TASK DESCRIPTION:
Continue the forum thread about the mysql_fetch_assoc() warning from the point where it ends.

-- START OF PAGE --

Warning! What's is wrong with this query?

[co.ador]

Warning: mysql_fetch_assoc(): supplied argument is not a valid MySQL result resource in C:\wamp\www\store\pruebadeoddz2.php on line 173

 

the above warning is displaying at the screen

 

it said that line 173

 

    // Run search query    
    $arrResult = mysql_query($strSQL);

    while($arrRow = mysql_fetch_assoc($arrResult)) { // line 173 has supplied argument is not a valid MySQL result resource
        $arrRestaurants[] = $arrRow;
    }

 

The $strSQL variable contain the fallowing query.

$strSQL = sprintf(
    'SELECT
          r.restaurants_id
          ,r.restaurantname
          ,r.image
       FROM
          restaurants r
         %s
         %s
         %s'
     ,$boolIncludeZipCodes === true?'INNER JOIN zip_codes z ON r.restaurants_id = z.restaurants_id':''
     ,empty($arrSQLFilters)?'':' WHERE '.implode(' AND ',$arrSQLFilters)  
     ,$boolIncludeZipCodes === true?'GROUP BY r.restaurants_id':''
    );

   

 

This warning is displaying only when the Offerings arrSQLFilters has an value assigned or one of the checkboxes is checked..

 

The script below is inside the form and is the one that populates the offerings unordered list and is supposed to compared the entered value with the one values in the database

[rajivgonsalves]

you should echo your query also put a or die(mysql_error()) on mysql_query to find out the error

[co.ador]

I have echo the $arrSQLFilters variable below the script below and the results in the browsers is equal to "Array"

 

 

 

<?php if(!empty($arrOfferings)) {
      $arrSQLFilters[] = sprintf(
          'r.restaurants_id IN
               (SELECT
                     restaurants_id, 
                 FROM
                     restaurants_to_restaurant_offering
		     
                 WHERE
                     restaurant_offerings_id IN (%s)
                 GROUP
                    BY
                     restaurants_id
                HAVING 
                     COUNT(*) = %u)'
            ,/*mysql_real_escape_string(*/ implode(',',$arrOfferings) /*)*/
            ,count($arrOfferings) );
    echo $arrSQLFilters;  }
?>

[rajivgonsalves]

try print_r($arrSQLFilters)

[premiso]

Just a side note:

 

$arrSQLFilters[] = sprintf(

 

That statement you set it equal to an array index of $arrSQLFilters, if you do not want it to be an array, remove the []. If you wanted it to be an array, then you have to call the index to use it:

 

echo $arrSQLFilters[0];

 

Assuming that the index at 0 is what you want to use. You can also do a foreach to loop through the array.

-- END OF PAGE --
-- START OF ENTRIES --

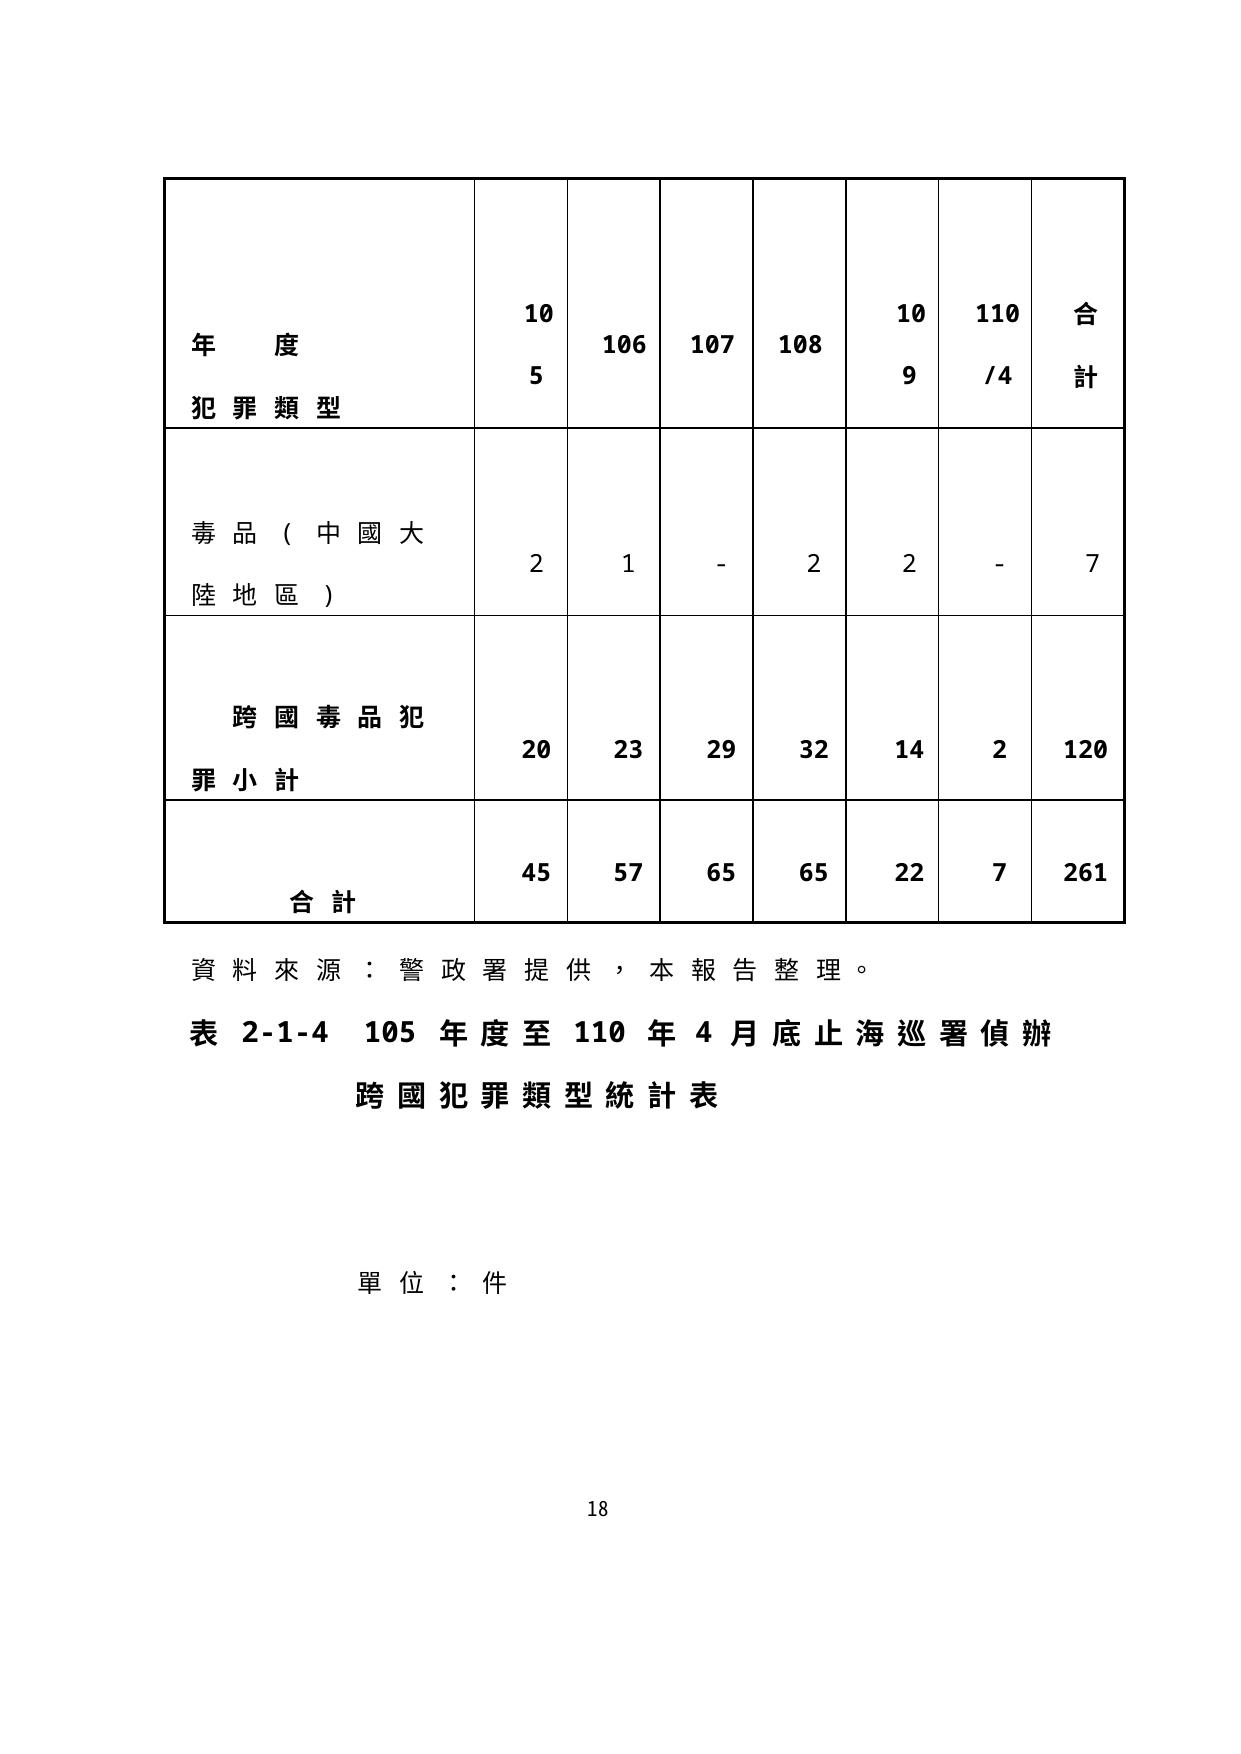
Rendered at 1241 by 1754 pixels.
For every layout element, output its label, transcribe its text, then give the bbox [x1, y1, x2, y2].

table_cell - [661, 429, 752, 615]
table_cell 毒品(中國大陸地區) [166, 429, 474, 615]
table_header 109 [847, 180, 938, 427]
table_cell 7 [1032, 429, 1123, 615]
table_cell 261 [1032, 801, 1123, 921]
table_header 108 [754, 180, 845, 427]
text 單位：件 [197, 1177, 1102, 1302]
table_cell 65 [661, 801, 752, 921]
table_header 110/4 [939, 180, 1031, 427]
table_cell 14 [847, 616, 938, 799]
table_cell 跨國毒品犯罪小計 [166, 616, 474, 799]
table_cell 20 [475, 616, 567, 799]
table_cell 2 [754, 429, 845, 615]
table_cell 7 [939, 801, 1031, 921]
table_header 合計 [1032, 180, 1123, 427]
text 表2-1-4 105年度至110年4月底止海巡署偵辦跨國犯罪類型統計表 [153, 990, 1072, 1177]
table_cell 120 [1032, 616, 1123, 799]
table_cell - [939, 429, 1031, 615]
table_header 105 [475, 180, 567, 427]
table_header 106 [568, 180, 659, 427]
table_cell 22 [847, 801, 938, 921]
text 資料來源：警政署提供，本報告整理。 [153, 927, 1058, 990]
table_cell 2 [475, 429, 567, 615]
table_header 107 [661, 180, 752, 427]
table_cell 57 [568, 801, 659, 921]
table_cell 32 [754, 616, 845, 799]
table_cell 合計 [166, 801, 474, 921]
table_header 年 度 犯罪類型 [166, 180, 474, 427]
table_cell 1 [568, 429, 659, 615]
table_cell 45 [475, 801, 567, 921]
table_cell 65 [754, 801, 845, 921]
table_cell 2 [847, 429, 938, 615]
table_cell 29 [661, 616, 752, 799]
table_cell 23 [568, 616, 659, 799]
table_cell 2 [939, 616, 1031, 799]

-- END OF ENTRIES --

TASK ANSWER:
[co.ador]

this is the results of

 

print_r($arrSQLFilters);

 

 

is

 

 

Array ( [0] => r.restaurants_id IN (SELECT restaurants_id, FROM restaurants_to_restaurant_offering WHERE restaurant_offerings_id IN (6) GROUP BY restaurants_id HAVING COUNT(*) = 1) )

[co.ador]

Notice: Undefined offset: 3 in C:\wamp\www\nyhungry\pruebadeoddz2.php on line 153

 

is the results of

 

echo $arrSQLFilters[3];

[rajivgonsalves]

why don't you print $strSQL instead since there is where you are getting the error ?

 

 

  // Run search query   
   echo $strSQL . "<br />"; 
   $arrResult = mysql_query($strSQL) or die(mysql_error());
   
    while($arrRow = mysql_fetch_assoc($arrResult)) { // line 173 has supplied argument is not a valid MySQL result resource
        $arrRestaurants[] = $arrRow;
    }

[co.ador]

I have used as an array because it will populates severals values from the database.

 

Below is the code

 

// Part I---- This is the query and while loop that populates or list the offerings from the database in the form.. Look that the variable that contain the array values in this query and while loop is  $arrRestaurantsOfferings and it is used in the form to populate the list or array.
<?php
$arrResult = mysql_query('SELECT restaurant_offerings_id,name FROM restaurant_offerings ORDER BY name ASC');
while($arrRow = mysql_fetch_assoc($arrResult)) {

    $arrRestaurantsOfferings[] = $arrRow;
}

// Part II ---- Extract POST variables and escape from the form or user entry
    $strName = isset($_POST['frmSearch']['name'])?/*mysql_real_escape_string(*/$_POST['frmSearch']['name']/*)*/:'';
    $strZipCode = isset($_POST['frmSearch']['zipcode'])/*mysql_real_escape_string(*/?$_POST['frmSearch']['zipcode']/*)*/:'';
    $strState = isset($_POST['frmSearch']['state'])/*mysql_real_escape_string(*/?$_POST['frmSearch']['state']/*)*/:'';
    $arrFoodTypes = isset($_POST['frmSearch']['food_types'])?$_POST['frmSearch']['food_types']:array();
    $arrOfferings = isset($_POST['frmSearch']['offerings'])?$_POST['frmSearch']['offerings']:array();

// part III--- part of the script that select the offering from the databse according to the user entry
if(!empty($arrOfferings)) {
      $arrSQLFilters[] = sprintf(
          'r.restaurants_id IN
               (SELECT
                     restaurants_id, 
                 FROM
                     restaurants_to_restaurant_offering
		     
                 WHERE
                     restaurant_offerings_id IN (%s)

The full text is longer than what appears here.